Wer gelegentlich das Science-Fiction-Magazin EXODUS liest, dem dürften einige Namen der Beitragenden dieser Anthologie bekannt sein (u.a. die beiden Herausgeber Hans Jürgen Kugler und René Moreau, aber auch die Autoren Christian Endres, Frank Neugebauer und Henrik Wyler aka Heinz Wipperfürth). Die Kurzgeschichten sind in spannende thematische Kategorien gruppiert: "Schlimmer geht immer!"; "Wir(r) sind Virus!"; "Die Liebe in Zeiten der Corona"; "Fake-News"; und "Was vom Ende übrigbleibt". Die verschiedenen Fiktionen sind stets abwechslungsreich und auf einem durchgängig hohen Niveau. Folgen einige Geschichten der altbekannten und -bewährten Endzeitformel, testen andere Beiträge dagegen eher innovative und experimentelle Ideen aus. Dabei wird nicht selten die konventionelle Erzählstruktur auf den Kopf gestellt – zu abstrakt wird es in Pandemie jedoch nie. Neben den Kurzgeschichten schmücken zahlreiche Illustrationen und das gelegentliche Gedicht das Buch. Das Gesamtpaket weiß damit sowohl inhaltlich als auch ästhetisch zu gefallen.

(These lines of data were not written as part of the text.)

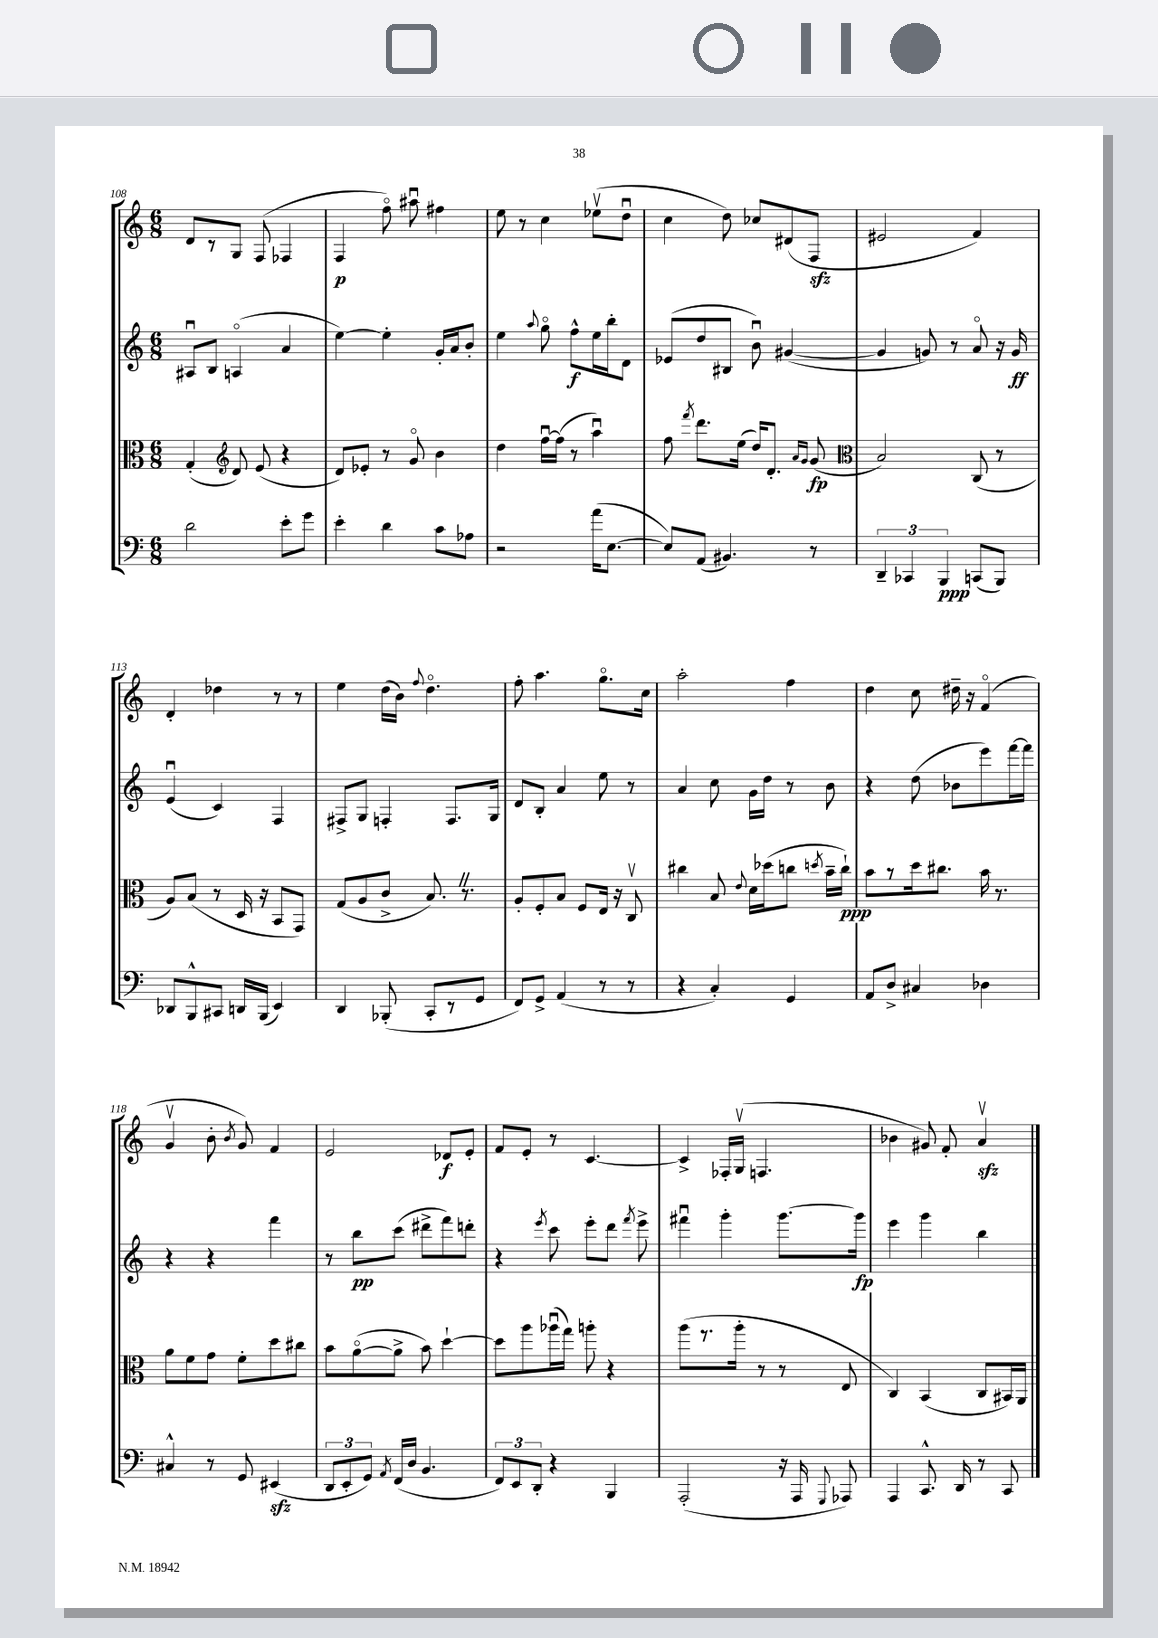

**kern	**dynam	**kern	**dynam	**kern	**dynam	**kern	**dynam
*part4	*part4	*part3	*part3	*part2	*part2	*part1	*part1
*staff4	*staff4	*staff3	*staff3	*staff2	*staff2	*staff1	*staff1
*clefF4	*	*clefC3	*	*clefG2	*	*clefG2	*
*k[]	*	*k[]	*	*k[]	*	*k[]	*
*M6/8	*	*M6/8	*	*M6/8	*	*M6/8	*
=108	=108	=108	=108	=108	=108	=108	=108
2d\	.	(4G'/	.	8A#Xu/L	.	8d/L	.
.	.	.	.	8B/J	.	8r	.
*	*	*clefG2	*	*	*	*	*
.	.	8d/)	.	(4An/	.	8G/J	.
.	.	(8e/	.	.	.	(8F/	.
8e'\L	.	4r	.	4a/	.	4F-X/	.
8g\J	.	.	.	.	.	.	.
=109	=109	=109	=109	=109	=109	=109	=109
4e'\	.	8d/L)	.	[4ee\)	.	4F/	p
.	.	8e-X'/J	.	.	.	.	.
4d\	.	8r	.	4ee'\]	.	8ff\)	.
.	.	8g/	.	.	.	8aa#Xu\	.
8c\L	.	4b\	.	16g'/LL	.	4ff#X\	.
.	.	.	.	16a/J	.	.	.
8A-X\J	.	.	.	8b'/J	.	.	.
=110	=110	=110	=110	=110	=110	=110	=110
2r	.	4dd\	.	4ee\	.	8ee\	.
.	.	.	.	.	.	8r	.
.	.	.	.	8qqaa/	.	.	.
.	.	[16ffu\LL	.	8gg\	.	4cc\	.
.	.	(16ff\JJ]	.	.	.	.	.
.	.	8r	.	8ff^^\L	f	.	.
(16a\KL	.	4aau\)	.	16ee\L	.	(8ee-Xv\L	.
[8.E\J	.	.	.	16bb'\J	.	.	.
.	.	.	.	8d\J	.	8ddu\J	.
=111	=111	=111	=111	=111	=111	=111	=111
8E/L])	.	8ff\	.	(8e-X/L	.	4cc\	.
.	.	8qfff/	.	.	.	.	.
(8AA/J	.	8.ddd\L	.	8dd/	.	.	.
4.BB#X/)	.	.	.	8B#X/J	.	8dd\)	.
.	.	(16ee\Jk	.	.	.	.	.
.	.	16dd/KL)	.	8bu\)	.	8cc-X/L	.
.	.	8.d'/J	.	.	.	.	.
.	.	.	.	([4g#X/	.	(8d#X/	.
.	.	16qqa/LL	.	.	.	.	.
.	.	16qqg/JJ	.	.	.	.	.
8r	.	(8g/	fp	.	.	8Fzz/J	.
=112	=112	=112	=112	=112	=112	=112	=112
*	*	*clefC3	*	*	*	*	*
6DD~/	.	2B/)	.	4g#/]	.	2e#X/	.
6CC-X/	.	.	.	.	.	.	.
.	.	.	.	8gn/)	.	.	.
6BBB/	ppp	.	.	.	.	.	.
.	.	.	.	8r	.	.	.
(8CCn/L	.	(8C/	.	8a/	.	4f/)	.
8BBB/J)	.	8r	.	16r	.	.	.
.	.	.	.	16g/	ff	.	.
!!LO:LB:g=z
=113	=113	=113	=113	=113	=113	=113	=113
8DD-X/L	.	8A/L)	.	(4eu/	.	4d'/	.
8BBB^^/	.	(8B/J	.	.	.	.	.
8CC#X/J	.	8r	.	4c/)	.	4dd-X\	.
16DDn/LL	.	16D/	.	.	.	.	.
(16BBB/JJ	.	16r	.	.	.	.	.
4EE/)	.	8BB/L	.	4F/	.	8r	.
.	.	8GG/J)	.	.	.	8r	.
=114	=114	=114	=114	=114	=114	=114	=114
4DD/	.	(8G/L	.	8F#X^/L	.	4ee\	.
.	.	8A/	.	8G/J	.	.	.
(8BBB-X'/	.	8c^/J	.	4Fn'/	.	(16dd\LL	.
.	.	.	.	.	.	16b\JJ)	.
.	.	.	.	.	.	8qqff/	.
8CC'/L	.	8.BZ/)	.	.	.	4.dd\	.
8r	.	.	.	8.F/L	.	.	.
.	.	8.r	.	.	.	.	.
8GG/J	.	.	.	.	.	.	.
.	.	.	.	16G/Jk	.	.	.
=115	=115	=115	=115	=115	=115	=115	=115
8FF/L)	.	8A'/L	.	8d/L	.	8ff'\	.
8GG^/J	.	8F'/	.	8B'/J	.	4.aa\	.
(4AA/	.	8B/J	.	4a/	.	.	.
.	.	8F/L	.	.	.	.	.
8r	.	16E/Jk	.	8ee\	.	8.gg\L	.
.	.	16r	.	.	.	.	.
8r	.	8Cv/	.	8r	.	.	.
.	.	.	.	.	.	16cc\Jk	.
=116	=116	=116	=116	=116	=116	=116	=116
4r	.	4cc#X\	.	4a/	.	2aa'\	.
4C'/)	.	8B/	.	8cc\	.	.	.
.	.	8qqe/	.	.	.	.	.
.	.	16d\LL	.	16g\LL	.	.	.
.	.	(16dd-X\J	.	16dd\JJ	.	.	.
4GG/	.	8ccn\J	.	8r	.	4ff\	.
.	.	8qddn/	.	.	.	.	.
.	.	16b~\LL	.	8b\	.	.	.
.	.	16cc`\JJ)	ppp	.	.	.	.
=117	=117	=117	=117	=117	=117	=117	=117
8AA/L	.	8b\L	.	4r	.	4dd\	.
8D^/J	.	8r	.	.	.	.	.
4C#X/	.	16dd\k	.	(8dd\	.	8cc\	.
.	.	8.cc#X\J	.	.	.	.	.
.	.	.	.	8b-X\L	.	16dd#X~\	.
.	.	.	.	.	.	16r	.
4D-X\	.	16b\	.	8eee\)	.	(4f/	.
.	.	8.r	.	.	.	.	.
.	.	.	.	[16fff\L	.	.	.
.	.	.	.	16fff\JJ]	.	.	.
!!LO:LB:g=z
=118	=118	=118	=118	=118	=118	=118	=118
4C#X^^/	.	8a\L	.	4r	.	4gv/	.
.	.	8f\	.	.	.	.	.
8r	.	8g\J	.	4r	.	8b'\	.
.	.	.	.	.	.	8qb/	.
8GG/	.	8f'\L	.	.	.	8g/)	.
(4EE#Xzz/	.	8dd\	.	4fff\	.	4f/	.
.	.	8cc#X\J	.	.	.	.	.
=119	=119	=119	=119	=119	=119	=119	=119
12DD/L	.	8b\L	.	8r	.	2e/	.
12EE'/	.	.	.	.	.	.	.
.	.	([8a\	.	8bb\L	pp	.	.
12GG/J)	.	.	.	.	.	.	.
8qAA/	.	.	.	.	.	.	.
(16FF/LL	.	8a^\J]	.	(8ccc\J	.	.	.
16D/JJ	.	.	.	.	.	.	.
4.BB/	.	8b\)	.	8ddd#X^\L	.	.	.
.	.	[4dd`\	.	8fff\)	.	8d-X/L	f
.	.	.	.	8dddn'\J	.	8e'/J	.
=120	=120	=120	=120	=120	=120	=120	=120
12FF/L)	.	8dd\L]	.	4r	.	8f/L	.
12EE/	.	.	.	.	.	.	.
.	.	8aa\	.	.	.	8e'/J	.
12DD'/J	.	.	.	.	.	.	.
.	.	.	.	8qeee/	.	.	.
4r	.	(16aa-Xu\L	.	8ccc\	.	8r	.
.	.	16gg\JJ)	.	.	.	.	.
.	.	8aan'\	.	8eee'\L	.	[4.c/	.
4BBB/	.	4r	.	8ddd\J	.	.	.
.	.	.	.	8qfff/	.	.	.
.	.	.	.	8eee^\	.	.	.
=121	=121	=121	=121	=121	=121	=121	=121
(2AAA'/	.	(8aa\L	.	4fff#Xu\	.	4c^/]	.
.	.	8.r	.	.	.	.	.
.	.	.	.	4ggg'\	.	16F-X'/LL	.
.	.	16aa'\Jk	.	.	.	(16Gv/JJ	.
.	.	8r	.	.	.	4.Fn/	.
16r	.	8r	.	[8.ggg\L	.	.	.
16AAA/	.	.	.	.	.	.	.
8qqGGG/	.	.	.	.	.	.	.
8AAA-X/)	.	8E/	.	.	.	.	.
.	.	.	.	16ggg\Jk]	fp	.	.
=122	=122	=122	=122	=122	=122	=122	=122
4AAA/	.	4C/)	.	4eee\	.	4b-X\	.
8.CC^^/	.	(4BB/	.	4ggg\	.	8g#X/)	.
.	.	.	.	.	.	8f'/	.
16DD/	.	.	.	.	.	.	.
8r	.	8C/L	.	4bb\	.	4azzv/	.
8CC/	.	16BB#X/L)	.	.	.	.	.
.	.	16AA/JJ	.	.	.	.	.
==	==	==	==	==	==	==	==
*-	*-	*-	*-	*-	*-	*-	*-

Die Qualität dieser Anthologie ist insbesondere deshalb beachtlich, weil das Projekt innerhalb kürzester Zeit auf die Beine gestellt worden sein muss. Bereits im Oktober 2020 wurde das Buch veröffentlicht; die Schriftsteller*innen verfassten ihre Beiträge jedoch offensichtlich mit der Erfahrung der ersten Lockdowns, der Mitte März in Kraft trat. In Anbetracht dieses sportlichen Zeitplans verzeiht man gerne den ein oder anderen Tipp- oder Typografiefehler. Ganz klar: In Pandemie steckt jede Menge Leidenschaft und Herzensblut.

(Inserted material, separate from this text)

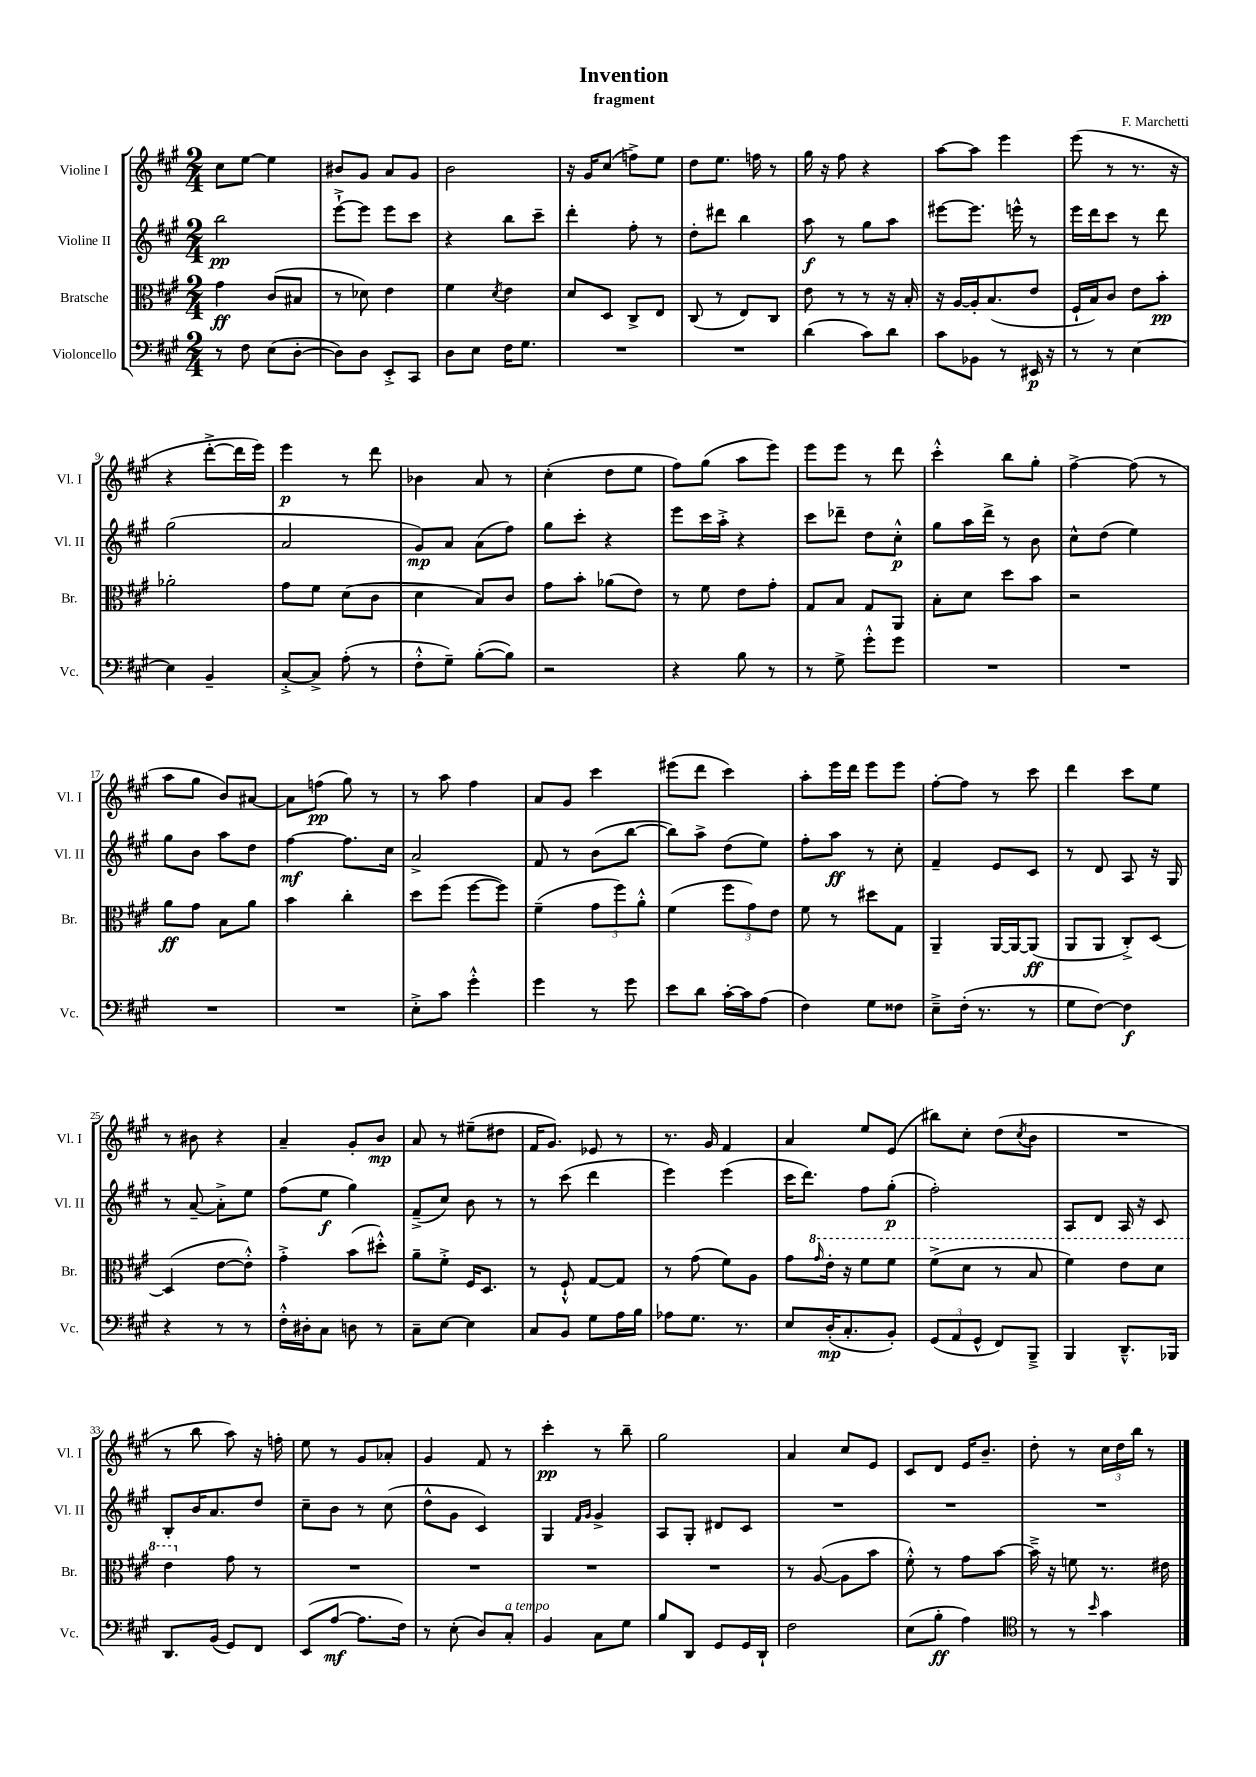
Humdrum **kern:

Der gesellschaftliche Wert von Fiktion

Die exzellente Anthologie zeigt, was (gute) Science-Fiction leisten kann. Sie hält unserer Gesellschaft den Spiegel vor, führt dabei oftmals sowohl die Pandemie als auch den Umgang damit bis ins Extreme fort. Damit tut diese Kurzgeschichtensammlung das, was kein Epidemiologe oder Virologe könnte: Sie stellt 33 fiktionale "Was wäre, wenn?"-Szenarien vor, in der wir oftmals Spuren unserer gelebten Realität wiedererkennen. Bereits jetzt ächzt unser Gesundheitssystem unter der Last der Pandemie; auch werden uns die Risiken für die Demokratie, die von sogenannten "Reichsbürgern" und "Preppern" ausgehen, immer deutlicher vor Augen geführt. Wir werden immer abhängiger von funktionierenden digitalen Systemen und einem umfassenden Online-Handel – und beklagen gleichzeitig, was dies für so manche wirtschaftliche Existenz bedeutet.

Besonders beeindruckend an Pandemie ist, dass diese Anthologie wirklich allen etwas bieten kann, völlig egal ob man nun die Maßnahmen gegen COVID-19 befürwortet oder nicht. Denn – und das kann wirklich nur ausgezeichnete Fiktion – die meisten der enthaltenen Kurzgeschichten lassen sich auf vielerlei Art lesen. Sie sind vielschichtig, komplex, und laden auch lange nach der Lektüre noch zum kritischen Nachdenken ein.

Begrüßenswert ist daher auch, dass die Anthologie mit dem Essay "Corona-Challenge" aus der Feder Dominik Irtenkaufs ihren Abschluss findet. Hier geht Irtenkauf explizit darauf ein, vor welche Herausforderungen COVID-19 die Gesellschaft stellt und welchen Beitrag Science-Fiction hier leisten kann.